Copy every line that contains the string "WriteReg" from the entries below.
+++ RECORDS PROVIDED +++
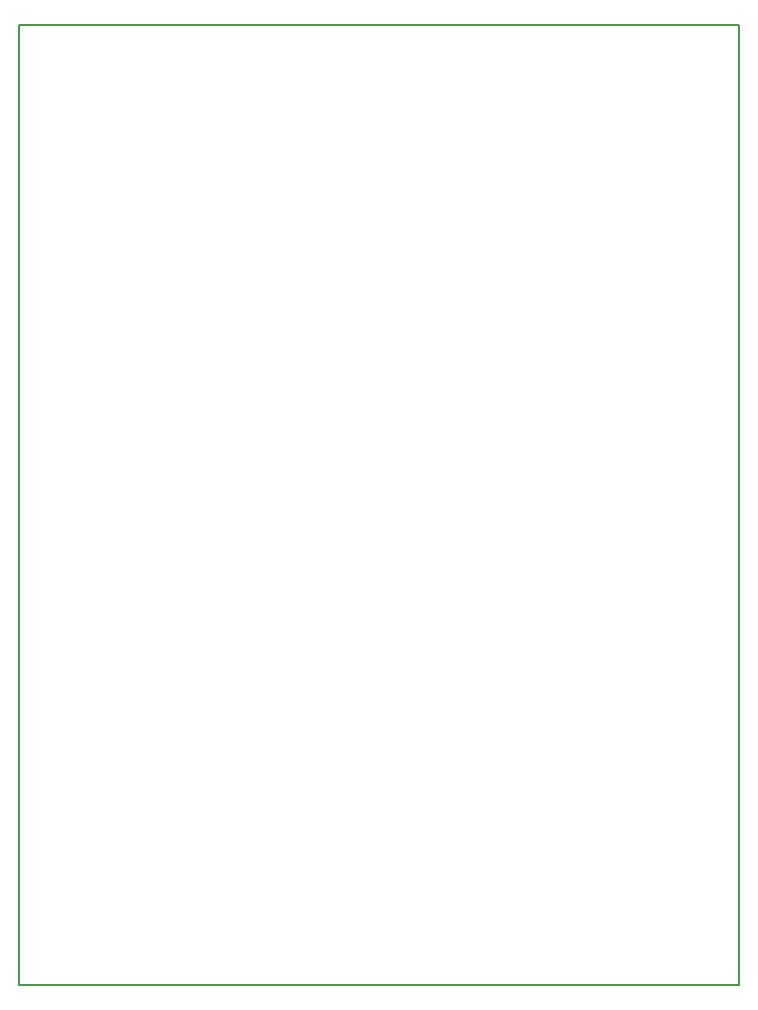
<source format=gm1>
G04 #@! TF.FileFunction,Profile,NP*
%FSLAX46Y46*%
G04 Gerber Fmt 4.6, Leading zero omitted, Abs format (unit mm)*
G04 Created by KiCad (PCBNEW 4.0.7) date 02/13/18 13:08:00*
%MOMM*%
%LPD*%
G01*
G04 APERTURE LIST*
%ADD10C,0.100000*%
%ADD11C,0.150000*%
G04 APERTURE END LIST*
D10*
D11*
X215900000Y-160020000D02*
X154940000Y-160020000D01*
X154940000Y-78740000D02*
X156210000Y-78740000D01*
X154940000Y-160020000D02*
X154940000Y-78740000D01*
X215900000Y-78740000D02*
X215900000Y-160020000D01*
X156210000Y-78740000D02*
X215900000Y-78740000D01*
M02*

</source>
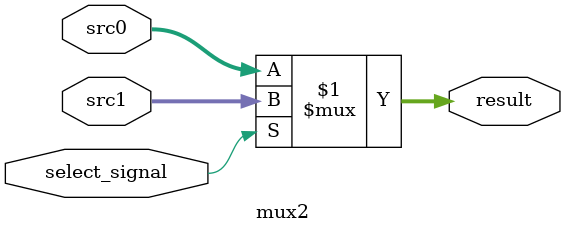
<source format=sv>
`timescale 1ns / 1ps


module mux2 #(
    parameter WIDTH = 32
)(
    input logic [WIDTH - 1 : 0] src0,
    input logic [WIDTH - 1 : 0] src1,
    input logic select_signal,
    output logic [WIDTH - 1 : 0] result
    );

    assign result = select_signal ? src1 : src0;
endmodule

</source>
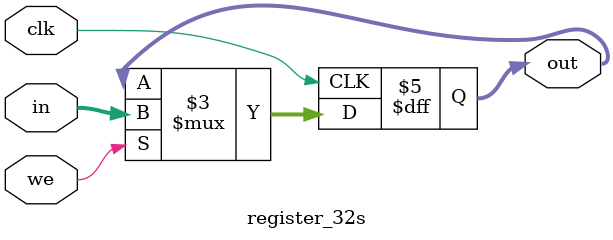
<source format=sv>
/* 32 bit register */
module register_32s(

	input wire clk,
	input wire we,
	input wire [1:0] in,
	output wire [1:0] out
	
);

always_ff @(posedge clk) begin
	if(we) begin
		out = in;
	end
end //End always_ff


endmodule

</source>
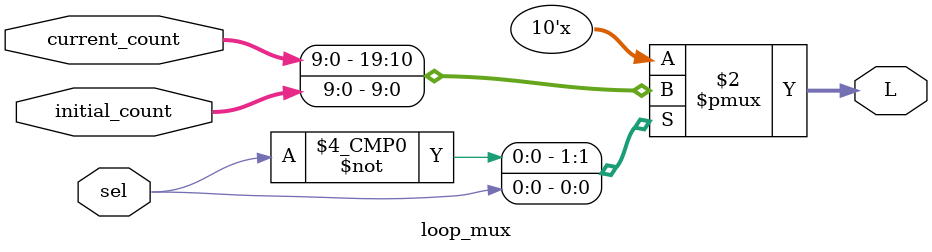
<source format=v>
`timescale 1ns / 1ps


module loop_mux(
input [9:0] initial_count,
input [9:0] current_count,
input sel,
output reg [9:0] L
);

always@(*)
begin
  case(sel)
    1'b0: L = current_count;
    1'b1: L = initial_count;
    default: L = initial_count;
  endcase
end
endmodule

</source>
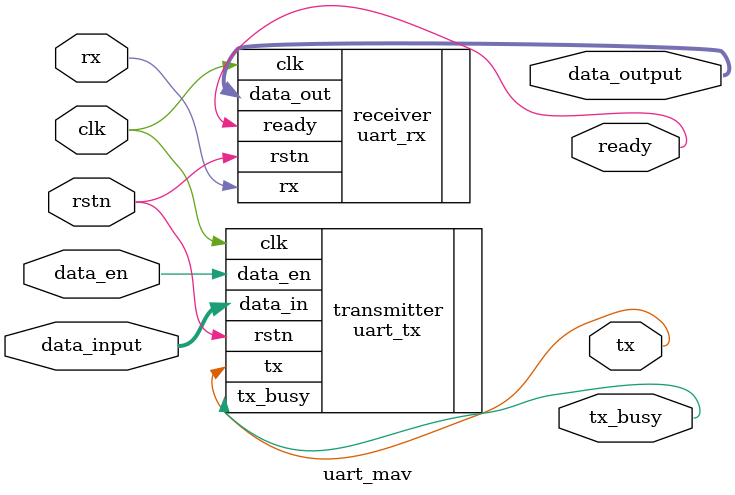
<source format=v>
module uart_mav #(
	parameter CLOCKS_PER_PULSE = 5208,
    parameter TX_DATA_WIDTH = 8,
	parameter RX_DATA_WIDTH = 8
)
(
	input [TX_DATA_WIDTH - 1:0] data_input,
	input data_en,
	input clk,
	input rstn,
	output tx,
	output tx_busy,
	input rx,
	output ready,
    output [RX_DATA_WIDTH -1:0] data_output
);


	uart_tx #(
		.CLOCKS_PER_PULSE(CLOCKS_PER_PULSE),
		.DATA_WIDTH(TX_DATA_WIDTH)
	) transmitter (
		.data_in(data_input),
		.data_en(data_en),
		.clk(clk),
		.rstn(rstn),
		.tx(tx),
		.tx_busy(tx_busy)
	);
	
	uart_rx #(
		.CLOCKS_PER_PULSE(CLOCKS_PER_PULSE),
		.DATA_WIDTH(RX_DATA_WIDTH)
	) receiver (
		.clk(clk),
		.rstn(rstn),
		.rx(rx),
		.ready(ready),
		.data_out(data_output)
	);	
	
	
endmodule
</source>
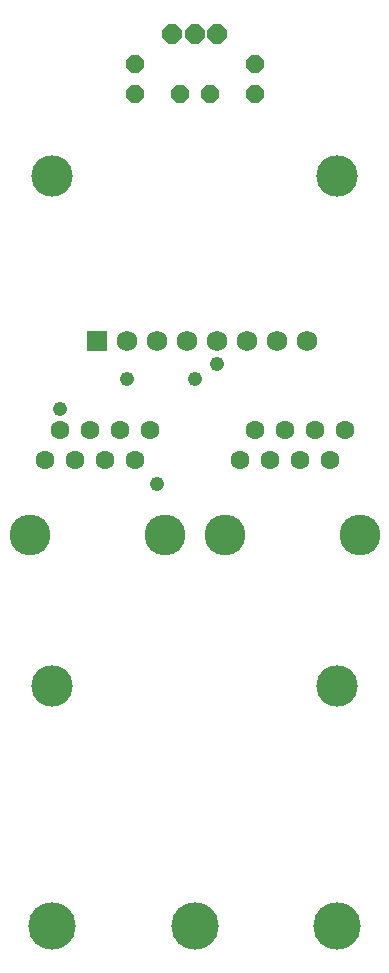
<source format=gbs>
G75*
G70*
%OFA0B0*%
%FSLAX24Y24*%
%IPPOS*%
%LPD*%
%AMOC8*
5,1,8,0,0,1.08239X$1,22.5*
%
%ADD10C,0.1580*%
%ADD11OC8,0.0600*%
%ADD12C,0.1360*%
%ADD13C,0.0630*%
%ADD14OC8,0.0634*%
%ADD15R,0.0680X0.0680*%
%ADD16C,0.0680*%
%ADD17C,0.1380*%
%ADD18C,0.0476*%
D10*
X003052Y001681D03*
X007802Y001681D03*
X012552Y001681D03*
D11*
X009802Y029431D03*
X009802Y030431D03*
X008302Y029431D03*
X007302Y029431D03*
X005802Y029431D03*
X005802Y030431D03*
D12*
X006802Y014731D03*
X008802Y014731D03*
X013302Y014731D03*
X002302Y014731D03*
D13*
X002802Y017231D03*
X003302Y018231D03*
X003802Y017231D03*
X004302Y018231D03*
X004802Y017231D03*
X005302Y018231D03*
X005802Y017231D03*
X006302Y018231D03*
X009302Y017231D03*
X009802Y018231D03*
X010302Y017231D03*
X010802Y018231D03*
X011302Y017231D03*
X011802Y018231D03*
X012302Y017231D03*
X012802Y018231D03*
D14*
X008552Y031431D03*
X007802Y031431D03*
X007052Y031431D03*
D15*
X004552Y021181D03*
D16*
X005552Y021181D03*
X006552Y021181D03*
X007552Y021181D03*
X008552Y021181D03*
X009552Y021181D03*
X010552Y021181D03*
X011552Y021181D03*
D17*
X012552Y026681D03*
X012552Y009681D03*
X003052Y009681D03*
X003052Y026681D03*
D18*
X005552Y019931D03*
X006552Y016431D03*
X007802Y019931D03*
X008552Y020431D03*
X003302Y018931D03*
M02*

</source>
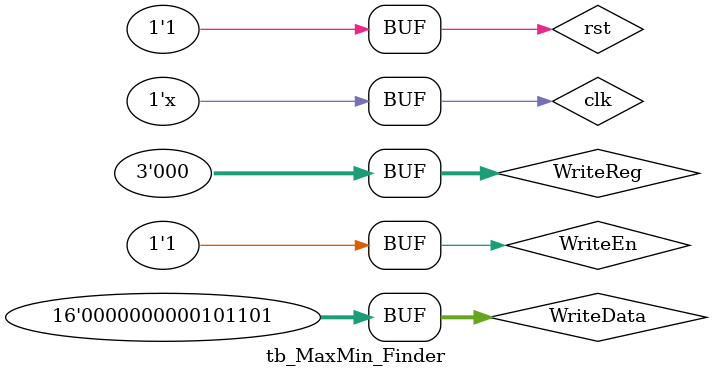
<source format=v>
`timescale 1ns / 1ps


module tb_MaxMin_Finder();

reg[2:0] WriteReg;
reg[15:0] WriteData;
reg WriteEn, clk, rst;
wire[15:0] Max, Min;
wire start;
wire valid;

always #5 clk = ~clk;
initial begin
rst = 0;
clk = 0;
WriteData = 45;
WriteEn = 0;
WriteReg = 0;
#10 rst = 1;
#5 WriteEn = 1;

end

MaxMin_Finder finder(WriteReg, WriteEn, WriteData, Max, Min, start, clk, rst, valid);

endmodule

</source>
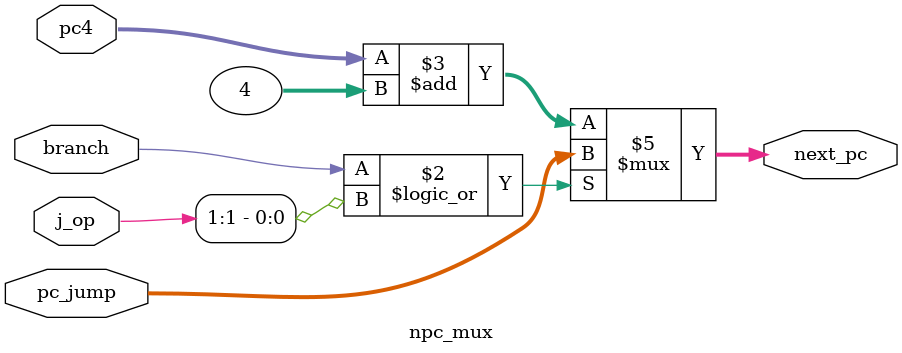
<source format=v>
`timescale 1ns / 1ps

module npc_mux(
    input               branch,
    input       [1:0]   j_op,
    input       [31:0]  pc4,
    input       [31:0]  pc_jump,
    output reg  [31:0]  next_pc
    );
    always @(*) begin
        if (branch || j_op[1]) next_pc = pc_jump;
        else next_pc = pc4+4;
    end
endmodule

</source>
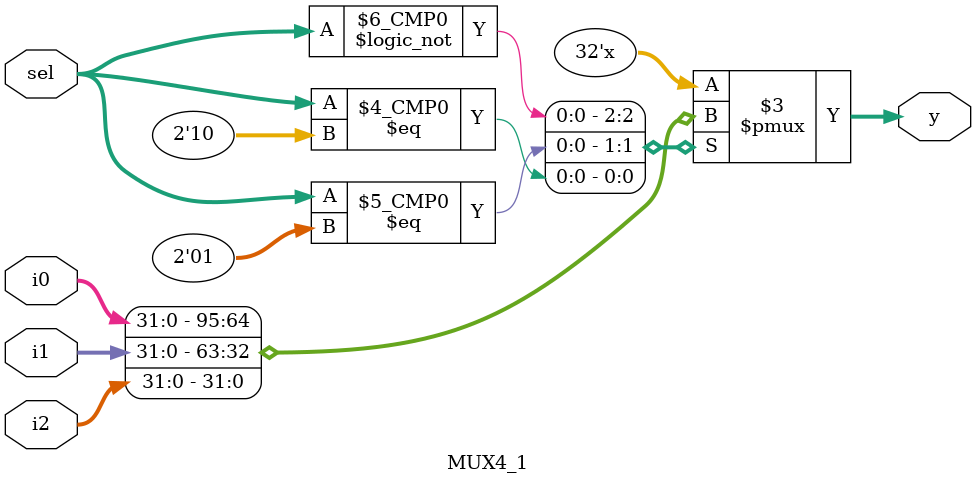
<source format=v>
`timescale 1ns / 1ps


module MUX4_1(
  input [1:0] sel,
  input [31:0] i0,i1,i2,
  output reg [31:0] y);
    
  always @(*) begin
    case(sel)
      2'h0: y = i0;
      2'h1: y = i1;
      2'h2: y = i2;
      
      default: $display("Invalid sel input");
    endcase
  end
endmodule
</source>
+++
→ ANSWER SECTION
reg[2:0] WriteReg;
WriteReg = 0;
MaxMin_Finder finder(WriteReg, WriteEn, WriteData, Max, Min, start, clk, rst, valid);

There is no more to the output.